> Problem A:
From the Unix script assignment below, list every item that the my4script script is told to display.
> Problem B:
Extend the Unix script assignment below by writing what comes after its final line.

> Excerpt:
Put your name and your Algonquin e-mail address at the top of
the file.
- Answer the Chapter 1
Exercises 1-3 through
1-9, 1-15, and 1-22.
Answer the Chapter 2
Exercises 2-5, 2-7.
Answer the Chapter 3
Exercises 3-23 through
3-29.
- Put your name and your Algonquin e-mail address at the top of this file.
- Step 3.
- Complete Chapter 3. Create the scripts from sections 3.17 and
3.18. After reviewing Chapter 3, create your own script file named my4script
that performs the following actions. Some actions may be done by a
single Unix command; some actions may need a pipeline of one or more Unix
commands. (Do not add extra commands to this script. Do exactly
what is requested and no more.)
- The very first line of the script must indicate what program is to run
the script:
#!/bin/sh -u
- Next, include one or more comment lines with your name, your Algonquin
email address, and the
date you began creating the script.
- Display your USER environment variable.
- Display today's date.
- Display the calendar for the month and year you were born.
- Change the working directory to the directory /usr/tmp
- Display the file names in the current working directory. This
command must work no matter what the name of the current directory is.
Do not code the name of the directory into the command line.
- Display your HOME environment variable.

> Data rows:
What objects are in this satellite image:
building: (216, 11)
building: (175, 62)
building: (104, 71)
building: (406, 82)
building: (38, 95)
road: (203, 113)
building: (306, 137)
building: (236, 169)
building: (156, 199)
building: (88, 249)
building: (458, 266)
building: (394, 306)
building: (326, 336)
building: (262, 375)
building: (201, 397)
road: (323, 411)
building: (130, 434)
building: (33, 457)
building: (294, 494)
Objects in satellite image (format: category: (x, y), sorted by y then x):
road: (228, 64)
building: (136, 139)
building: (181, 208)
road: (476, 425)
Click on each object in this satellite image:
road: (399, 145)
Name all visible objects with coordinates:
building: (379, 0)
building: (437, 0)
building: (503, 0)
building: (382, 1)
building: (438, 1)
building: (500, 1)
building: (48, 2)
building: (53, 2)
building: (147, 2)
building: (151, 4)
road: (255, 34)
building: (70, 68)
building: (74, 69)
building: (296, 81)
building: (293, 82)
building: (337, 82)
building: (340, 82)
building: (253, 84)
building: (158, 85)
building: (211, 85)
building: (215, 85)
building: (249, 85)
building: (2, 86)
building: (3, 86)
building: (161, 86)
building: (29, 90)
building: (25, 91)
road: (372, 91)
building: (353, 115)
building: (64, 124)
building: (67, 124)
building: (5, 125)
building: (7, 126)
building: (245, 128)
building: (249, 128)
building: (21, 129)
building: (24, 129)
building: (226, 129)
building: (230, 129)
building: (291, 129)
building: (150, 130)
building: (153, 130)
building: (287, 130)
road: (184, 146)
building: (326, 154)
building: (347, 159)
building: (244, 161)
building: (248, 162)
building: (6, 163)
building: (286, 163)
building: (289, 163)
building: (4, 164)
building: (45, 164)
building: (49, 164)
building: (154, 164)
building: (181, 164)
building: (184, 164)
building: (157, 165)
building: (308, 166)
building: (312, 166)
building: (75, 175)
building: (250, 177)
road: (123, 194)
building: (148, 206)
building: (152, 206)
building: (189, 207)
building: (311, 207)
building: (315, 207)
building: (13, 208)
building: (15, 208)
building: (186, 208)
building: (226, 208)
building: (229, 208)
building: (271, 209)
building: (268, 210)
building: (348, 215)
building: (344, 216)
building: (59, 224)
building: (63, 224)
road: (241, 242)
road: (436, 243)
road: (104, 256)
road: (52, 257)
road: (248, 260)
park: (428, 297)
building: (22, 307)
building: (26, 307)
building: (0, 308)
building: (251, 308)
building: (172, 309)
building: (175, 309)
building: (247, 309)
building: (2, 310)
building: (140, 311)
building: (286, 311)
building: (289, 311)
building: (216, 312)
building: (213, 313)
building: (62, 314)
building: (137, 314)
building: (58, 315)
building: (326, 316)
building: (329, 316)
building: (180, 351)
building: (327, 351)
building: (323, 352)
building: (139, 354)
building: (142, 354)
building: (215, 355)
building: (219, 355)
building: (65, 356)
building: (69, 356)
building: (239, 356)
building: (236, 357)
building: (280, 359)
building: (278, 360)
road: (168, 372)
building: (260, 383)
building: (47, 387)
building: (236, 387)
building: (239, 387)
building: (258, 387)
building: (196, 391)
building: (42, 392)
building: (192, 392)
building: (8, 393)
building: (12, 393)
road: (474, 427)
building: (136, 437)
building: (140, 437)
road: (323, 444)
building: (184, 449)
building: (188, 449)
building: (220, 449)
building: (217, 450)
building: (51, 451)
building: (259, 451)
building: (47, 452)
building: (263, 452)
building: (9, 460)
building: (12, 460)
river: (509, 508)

> Exercise answer A:
- The USER environment variable
- Today's date
- The calendar for the month and year you were born
- The file names in the current working directory
- The HOME environment variable

> Exercise answer B:
- Display only the subdirectories (no files) of your home
directory. (Do not use any change directory commands to perform
this action.)
- Count the number of people currently logged in.
- Count the number of words in the output of the command "man sh".
- Test your script to make sure that it works and that it generates the
correct output.
- Step 4. (Creating the Telnet Log File)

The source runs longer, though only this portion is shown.